__Exercise instructions__. Put the material below into a Markdown table with the columns Row and Line, giving each line a row number and omitting blank lines. Begin at the line that contains "has a blood-pressure" and stop after the line that contains "Response: 400 rpm", leaving the pictures out.

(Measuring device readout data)
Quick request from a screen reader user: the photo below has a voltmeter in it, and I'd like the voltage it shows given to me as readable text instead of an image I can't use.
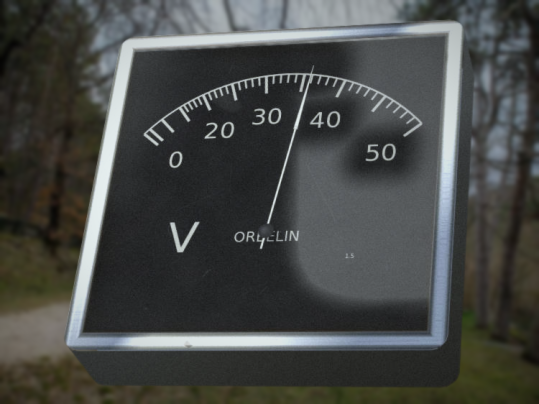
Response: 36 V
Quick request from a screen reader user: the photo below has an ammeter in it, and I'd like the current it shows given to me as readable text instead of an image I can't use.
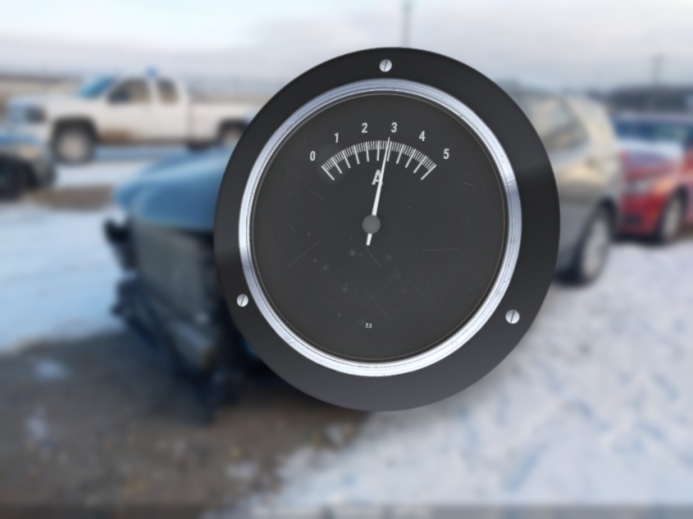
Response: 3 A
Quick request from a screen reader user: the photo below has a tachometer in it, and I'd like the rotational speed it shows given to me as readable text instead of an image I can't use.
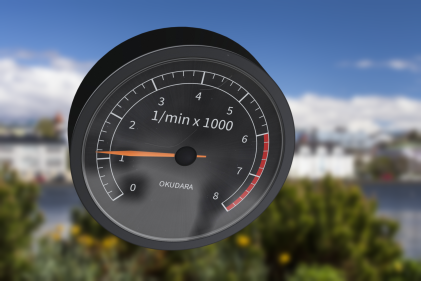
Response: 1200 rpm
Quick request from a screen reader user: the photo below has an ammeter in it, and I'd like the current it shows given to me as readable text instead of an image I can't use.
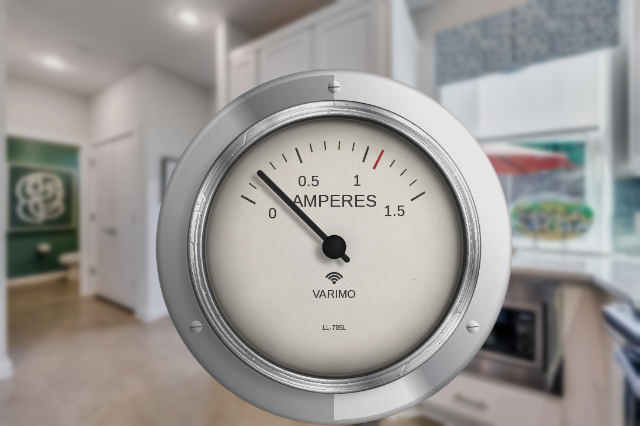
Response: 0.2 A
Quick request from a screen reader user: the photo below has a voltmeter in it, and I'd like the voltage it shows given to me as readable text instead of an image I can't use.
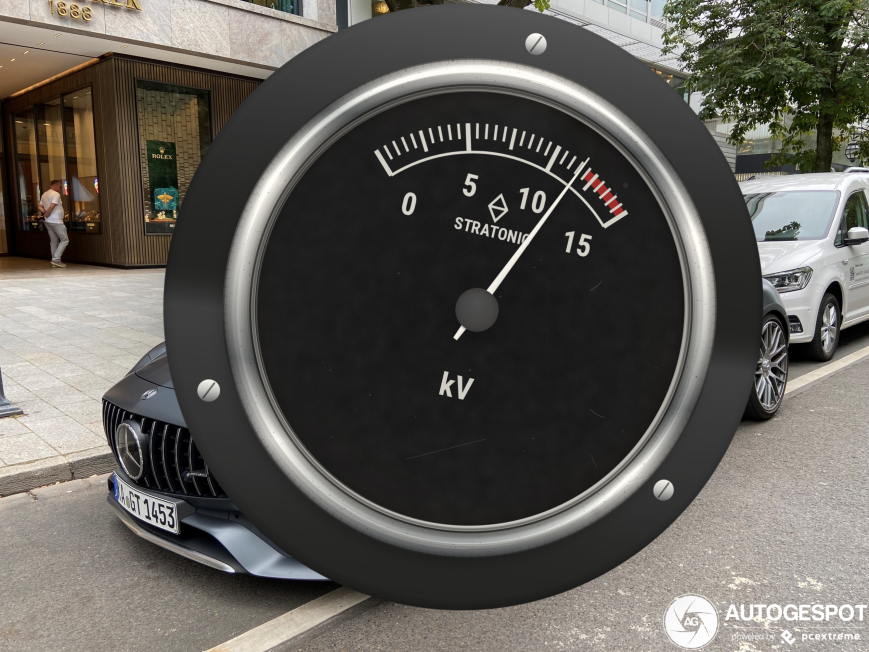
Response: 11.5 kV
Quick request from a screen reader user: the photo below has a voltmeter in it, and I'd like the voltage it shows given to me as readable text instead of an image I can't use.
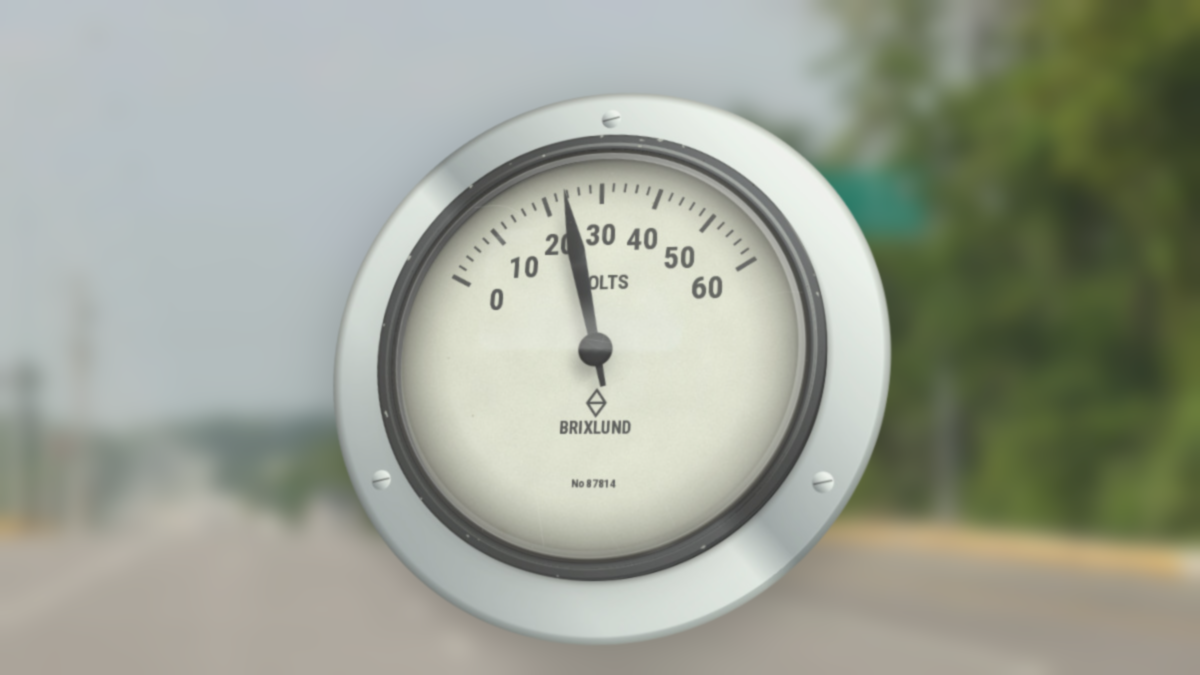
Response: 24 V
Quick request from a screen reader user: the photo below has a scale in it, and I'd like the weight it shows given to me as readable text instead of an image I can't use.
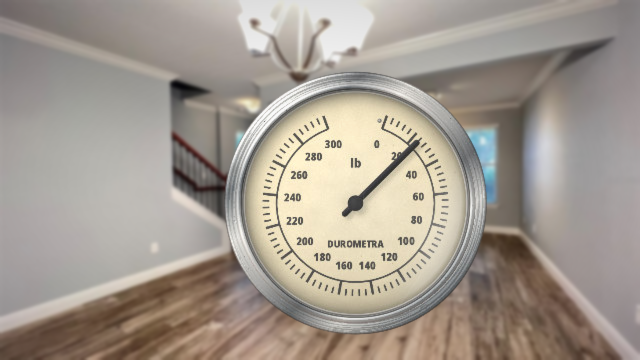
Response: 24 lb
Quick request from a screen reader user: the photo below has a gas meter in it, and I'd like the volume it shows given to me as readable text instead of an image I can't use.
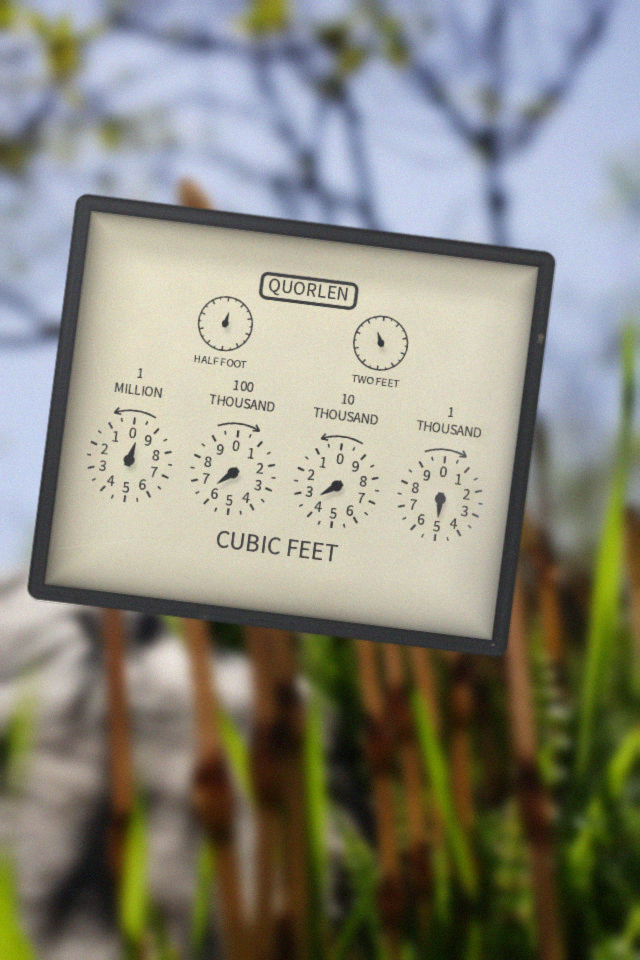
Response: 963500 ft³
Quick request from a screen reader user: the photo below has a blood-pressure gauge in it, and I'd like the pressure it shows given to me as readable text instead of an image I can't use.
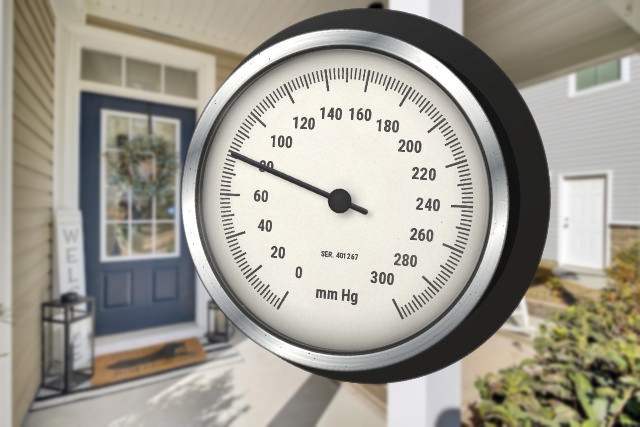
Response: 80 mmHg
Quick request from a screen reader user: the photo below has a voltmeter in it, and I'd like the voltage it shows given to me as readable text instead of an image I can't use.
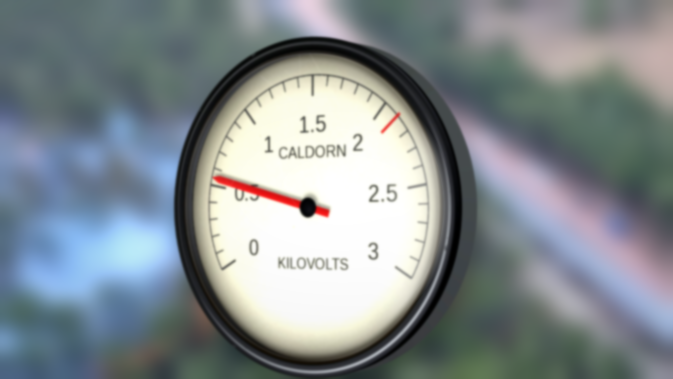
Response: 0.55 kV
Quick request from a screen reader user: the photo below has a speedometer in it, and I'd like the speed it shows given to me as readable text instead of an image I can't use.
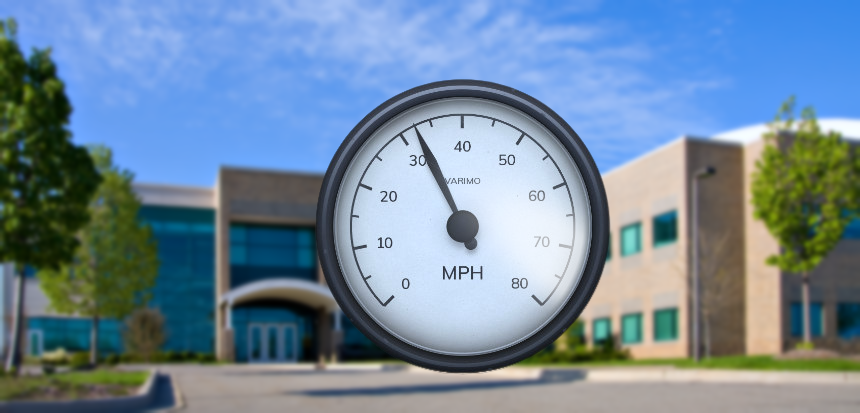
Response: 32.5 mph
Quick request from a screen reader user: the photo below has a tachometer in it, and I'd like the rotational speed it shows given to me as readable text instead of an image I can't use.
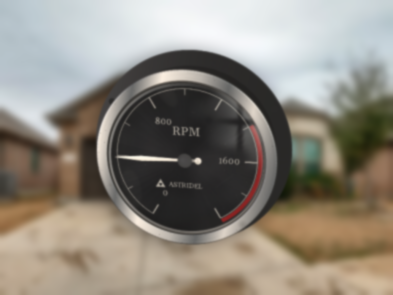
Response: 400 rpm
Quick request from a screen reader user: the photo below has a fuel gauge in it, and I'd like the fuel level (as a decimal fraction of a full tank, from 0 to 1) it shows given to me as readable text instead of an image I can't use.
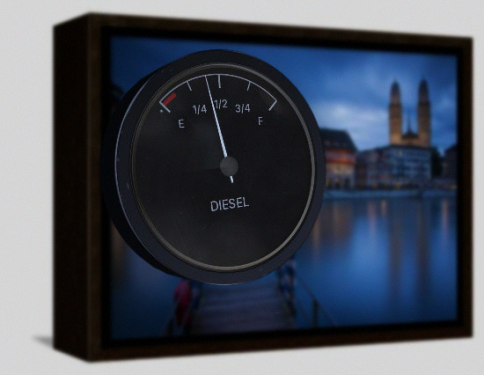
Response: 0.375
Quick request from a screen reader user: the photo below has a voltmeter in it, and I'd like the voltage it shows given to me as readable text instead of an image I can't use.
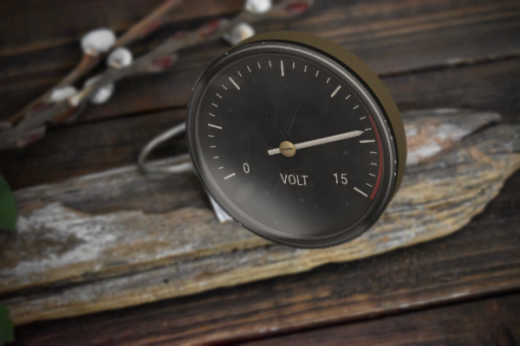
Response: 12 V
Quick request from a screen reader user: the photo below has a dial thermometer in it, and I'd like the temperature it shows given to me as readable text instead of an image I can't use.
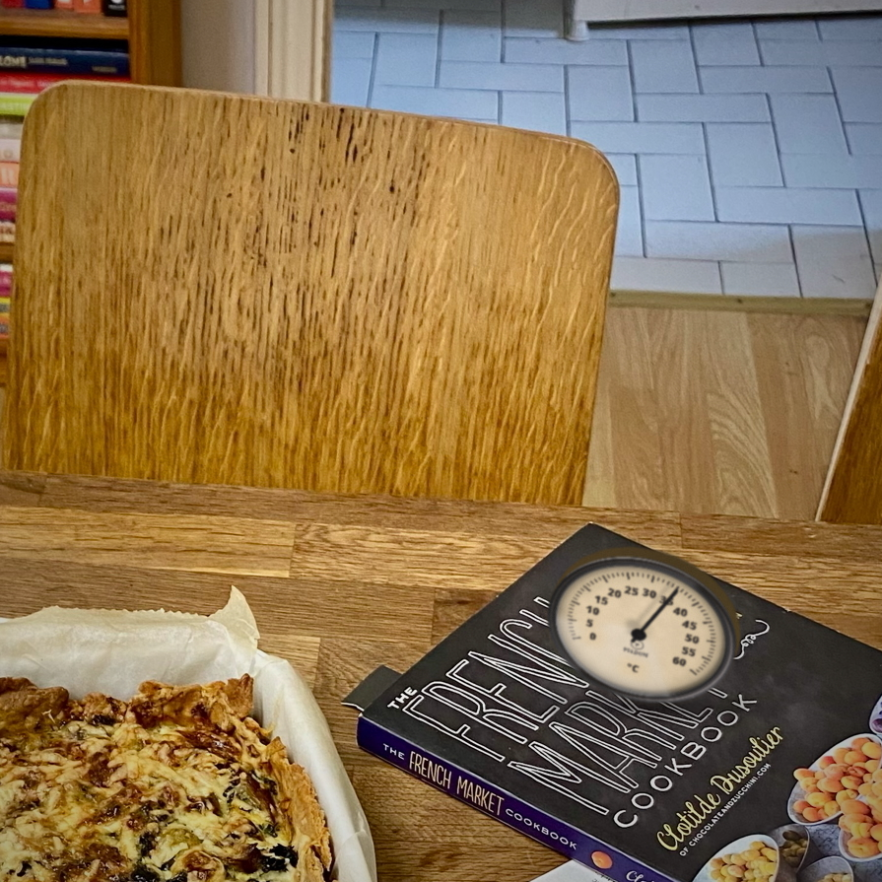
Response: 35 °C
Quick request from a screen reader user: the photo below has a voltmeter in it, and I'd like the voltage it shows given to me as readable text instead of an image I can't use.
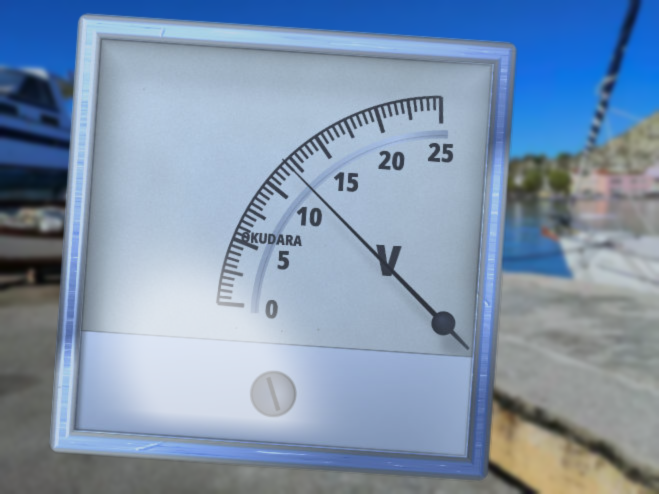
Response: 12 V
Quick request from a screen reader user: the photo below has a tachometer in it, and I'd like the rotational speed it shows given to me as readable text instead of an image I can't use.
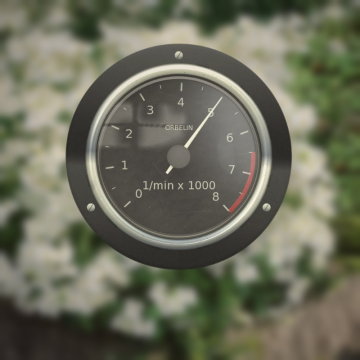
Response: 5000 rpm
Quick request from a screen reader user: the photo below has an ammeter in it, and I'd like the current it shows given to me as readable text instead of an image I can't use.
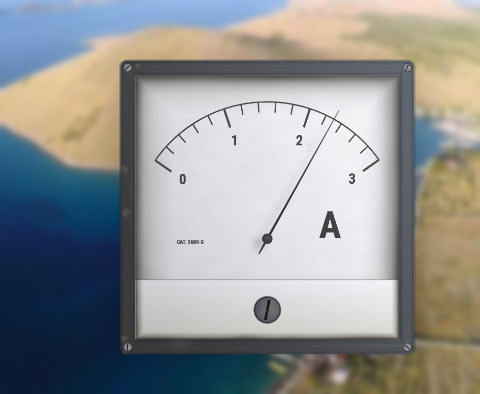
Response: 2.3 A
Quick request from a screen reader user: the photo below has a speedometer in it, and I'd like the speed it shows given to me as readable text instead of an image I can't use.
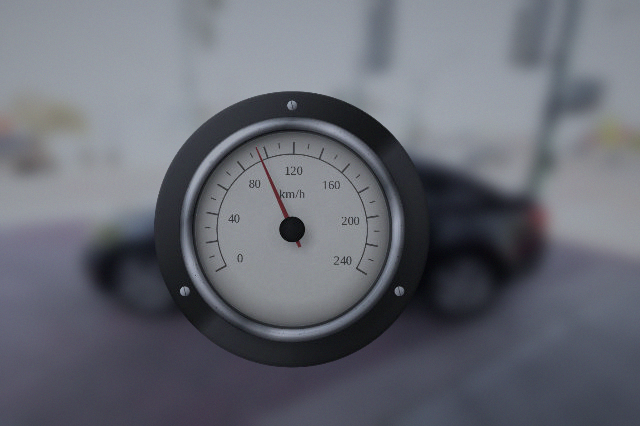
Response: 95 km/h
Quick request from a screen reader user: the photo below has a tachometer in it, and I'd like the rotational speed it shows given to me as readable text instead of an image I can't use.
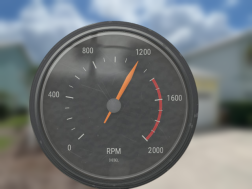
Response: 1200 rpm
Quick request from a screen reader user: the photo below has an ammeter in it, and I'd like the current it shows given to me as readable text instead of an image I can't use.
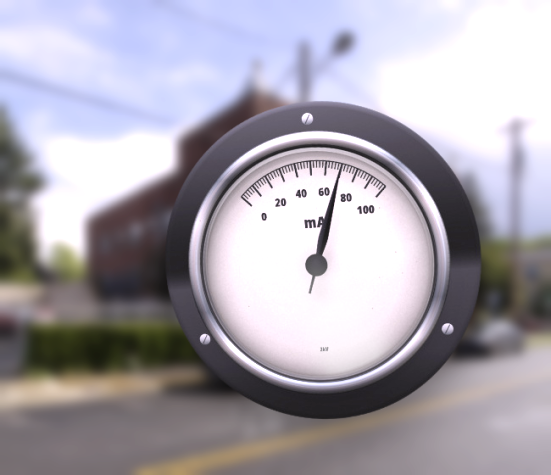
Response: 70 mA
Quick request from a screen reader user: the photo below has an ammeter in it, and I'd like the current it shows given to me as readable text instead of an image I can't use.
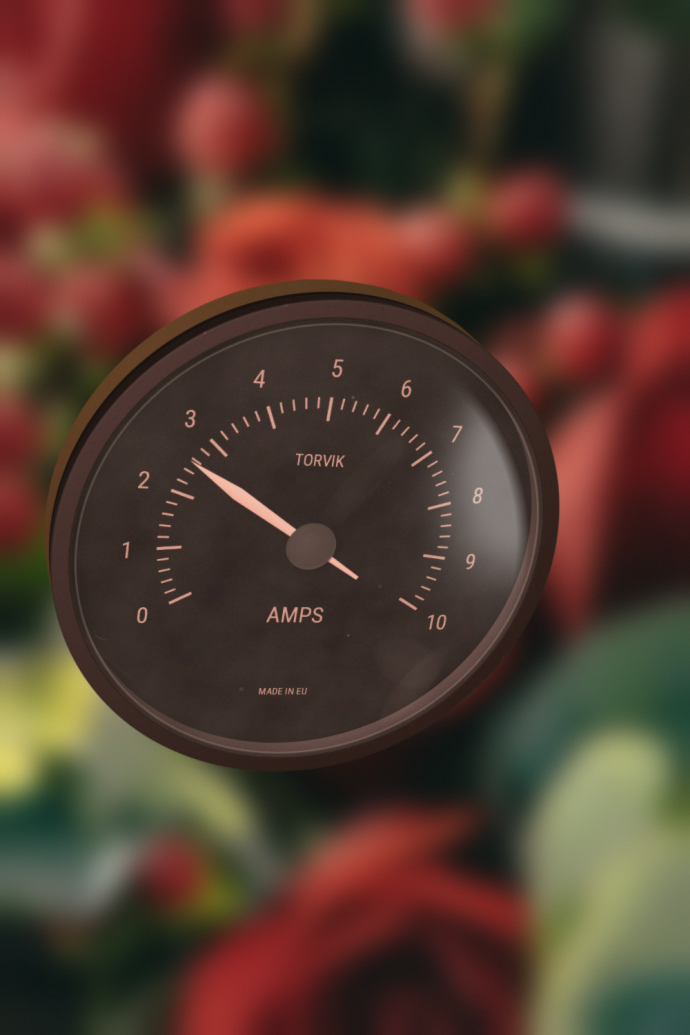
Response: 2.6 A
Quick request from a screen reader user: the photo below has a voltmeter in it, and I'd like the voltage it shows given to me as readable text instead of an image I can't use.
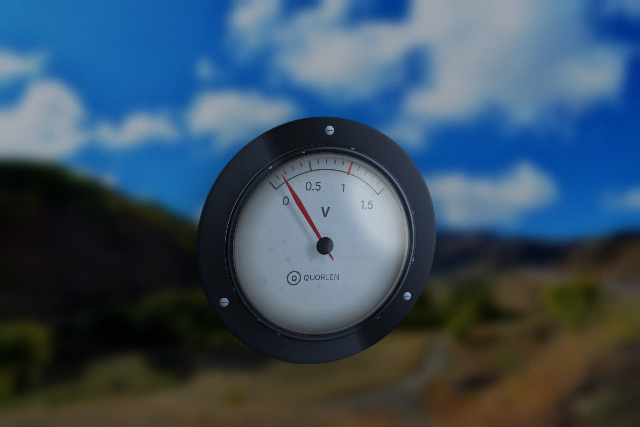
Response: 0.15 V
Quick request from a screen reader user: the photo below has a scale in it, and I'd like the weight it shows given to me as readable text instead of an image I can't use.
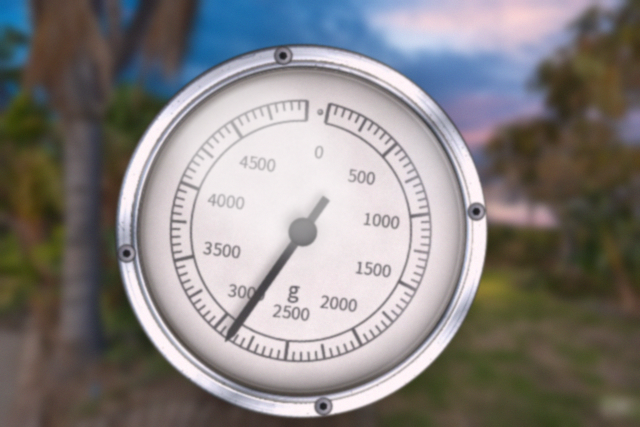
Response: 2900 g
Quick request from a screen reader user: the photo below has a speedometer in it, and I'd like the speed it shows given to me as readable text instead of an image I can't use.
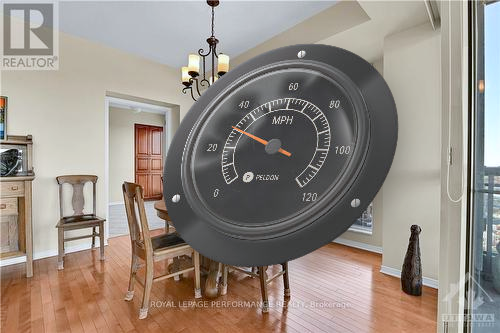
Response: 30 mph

__Solution to this exercise__.
| Row | Line |
|---|---|
| 1 | Quick request from a screen reader user: the photo below has a blood-pressure gauge in it, and I'd like the pressure it shows given to me as readable text instead of an image I can't use. |
| 2 | Response: 80 mmHg |
| 3 | Quick request from a screen reader user: the photo below has a voltmeter in it, and I'd like the voltage it shows given to me as readable text instead of an image I can't use. |
| 4 | Response: 0.55 kV |
| 5 | Quick request from a screen reader user: the photo below has a speedometer in it, and I'd like the speed it shows given to me as readable text instead of an image I can't use. |
| 6 | Response: 32.5 mph |
| 7 | Quick request from a screen reader user: the photo below has a tachometer in it, and I'd like the rotational speed it shows given to me as readable text instead of an image I can't use. |
| 8 | Response: 400 rpm |